┌────────

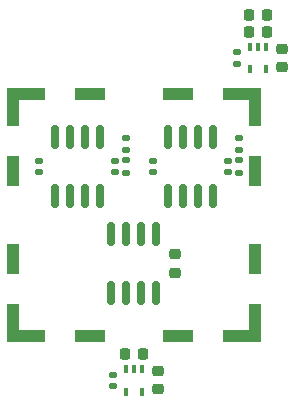
<source format=gbr>
%TF.GenerationSoftware,KiCad,Pcbnew,(5.99.0-12750-ge81b516a82)*%
%TF.CreationDate,2021-11-10T18:22:51+01:00*%
%TF.ProjectId,PrecisionCurrentSource,50726563-6973-4696-9f6e-43757272656e,A*%
%TF.SameCoordinates,Original*%
%TF.FileFunction,Paste,Top*%
%TF.FilePolarity,Positive*%
%FSLAX46Y46*%
G04 Gerber Fmt 4.6, Leading zero omitted, Abs format (unit mm)*
G04 Created by KiCad (PCBNEW (5.99.0-12750-ge81b516a82)) date 2021-11-10 18:22:51*
%MOMM*%
%LPD*%
G01*
G04 APERTURE LIST*
G04 Aperture macros list*
%AMRoundRect*
0 Rectangle with rounded corners*
0 $1 Rounding radius*
0 $2 $3 $4 $5 $6 $7 $8 $9 X,Y pos of 4 corners*
0 Add a 4 corners polygon primitive as box body*
4,1,4,$2,$3,$4,$5,$6,$7,$8,$9,$2,$3,0*
0 Add four circle primitives for the rounded corners*
1,1,$1+$1,$2,$3*
1,1,$1+$1,$4,$5*
1,1,$1+$1,$6,$7*
1,1,$1+$1,$8,$9*
0 Add four rect primitives between the rounded corners*
20,1,$1+$1,$2,$3,$4,$5,0*
20,1,$1+$1,$4,$5,$6,$7,0*
20,1,$1+$1,$6,$7,$8,$9,0*
20,1,$1+$1,$8,$9,$2,$3,0*%
G04 Aperture macros list end*
%ADD10RoundRect,0.135000X0.185000X-0.135000X0.185000X0.135000X-0.185000X0.135000X-0.185000X-0.135000X0*%
%ADD11RoundRect,0.140000X0.170000X-0.140000X0.170000X0.140000X-0.170000X0.140000X-0.170000X-0.140000X0*%
%ADD12RoundRect,0.100000X-0.100000X0.225000X-0.100000X-0.225000X0.100000X-0.225000X0.100000X0.225000X0*%
%ADD13RoundRect,0.225000X0.225000X0.250000X-0.225000X0.250000X-0.225000X-0.250000X0.225000X-0.250000X0*%
%ADD14RoundRect,0.225000X0.250000X-0.225000X0.250000X0.225000X-0.250000X0.225000X-0.250000X-0.225000X0*%
%ADD15RoundRect,0.150000X-0.150000X0.825000X-0.150000X-0.825000X0.150000X-0.825000X0.150000X0.825000X0*%
%ADD16R,2.600000X1.000000*%
%ADD17R,1.000000X2.600000*%
%ADD18R,2.300000X1.000000*%
%ADD19R,1.000000X2.300000*%
%ADD20R,1.000000X1.000000*%
%ADD21RoundRect,0.135000X-0.185000X0.135000X-0.185000X-0.135000X0.185000X-0.135000X0.185000X0.135000X0*%
G04 APERTURE END LIST*
D10*
%TO.C,R2*%
X154900000Y-106610000D03*
X154900000Y-105590000D03*
%TD*%
D11*
%TO.C,C11*%
X144200000Y-124680000D03*
X144200000Y-123720000D03*
%TD*%
D12*
%TO.C,U6*%
X146650000Y-123250000D03*
X146000000Y-123250000D03*
X145350000Y-123250000D03*
X145350000Y-125150000D03*
X146650000Y-125150000D03*
%TD*%
D11*
%TO.C,C5*%
X138000000Y-106580000D03*
X138000000Y-105620000D03*
%TD*%
D13*
%TO.C,C10*%
X146775000Y-122000000D03*
X145225000Y-122000000D03*
%TD*%
D14*
%TO.C,C9*%
X158500000Y-97675000D03*
X158500000Y-96125000D03*
%TD*%
D11*
%TO.C,C8*%
X154700000Y-97380000D03*
X154700000Y-96420000D03*
%TD*%
D12*
%TO.C,U5*%
X157150000Y-95950000D03*
X156500000Y-95950000D03*
X155850000Y-95950000D03*
X155850000Y-97850000D03*
X157150000Y-97850000D03*
%TD*%
D15*
%TO.C,U3*%
X143105000Y-103625000D03*
X141835000Y-103625000D03*
X140565000Y-103625000D03*
X139295000Y-103625000D03*
X139295000Y-108575000D03*
X140565000Y-108575000D03*
X141835000Y-108575000D03*
X143105000Y-108575000D03*
%TD*%
D14*
%TO.C,C13*%
X149500000Y-115075000D03*
X149500000Y-113525000D03*
%TD*%
D11*
%TO.C,C3*%
X147600000Y-106580000D03*
X147600000Y-105620000D03*
%TD*%
D13*
%TO.C,C7*%
X157275000Y-94700000D03*
X155725000Y-94700000D03*
%TD*%
%TO.C,C1*%
X157275000Y-93300000D03*
X155725000Y-93300000D03*
%TD*%
D11*
%TO.C,C4*%
X154000000Y-106580000D03*
X154000000Y-105620000D03*
%TD*%
D15*
%TO.C,U4*%
X147905000Y-111825000D03*
X146635000Y-111825000D03*
X145365000Y-111825000D03*
X144095000Y-111825000D03*
X144095000Y-116775000D03*
X145365000Y-116775000D03*
X146635000Y-116775000D03*
X147905000Y-116775000D03*
%TD*%
D14*
%TO.C,C12*%
X148000000Y-124975000D03*
X148000000Y-123425000D03*
%TD*%
D15*
%TO.C,U2*%
X152705000Y-103625000D03*
X151435000Y-103625000D03*
X150165000Y-103625000D03*
X148895000Y-103625000D03*
X148895000Y-108575000D03*
X150165000Y-108575000D03*
X151435000Y-108575000D03*
X152705000Y-108575000D03*
%TD*%
D16*
%TO.C,J1*%
X142250000Y-120450000D03*
D17*
X135750000Y-113950000D03*
D16*
X149750000Y-99950000D03*
X142250000Y-99950000D03*
D18*
X137400000Y-120450000D03*
D17*
X156250000Y-106450000D03*
D19*
X156250000Y-101600000D03*
X156250000Y-118800000D03*
D20*
X156250000Y-99950000D03*
X135750000Y-120450000D03*
X135750000Y-99950000D03*
D18*
X154600000Y-99950000D03*
D20*
X156250000Y-120450000D03*
D18*
X154600000Y-120450000D03*
D17*
X135750000Y-106450000D03*
D18*
X137400000Y-99950000D03*
D19*
X135750000Y-101600000D03*
D17*
X156250000Y-113950000D03*
D19*
X135750000Y-118800000D03*
D16*
X149750000Y-120450000D03*
%TD*%
D10*
%TO.C,R4*%
X145300000Y-106610000D03*
X145300000Y-105590000D03*
%TD*%
D11*
%TO.C,C6*%
X144400000Y-106580000D03*
X144400000Y-105620000D03*
%TD*%
D21*
%TO.C,R5*%
X145300000Y-103690000D03*
X145300000Y-104710000D03*
%TD*%
%TO.C,R3*%
X154900000Y-103690000D03*
X154900000Y-104710000D03*
%TD*%
M02*

</source>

└────────

▶ **Try it**:
Whenever the word "four" shows up in a line of the entries above, copy that line.

▶ **Answer box**:
0 Add four circle primitives for the rounded corners*
0 Add four rect primitives between the rounded corners*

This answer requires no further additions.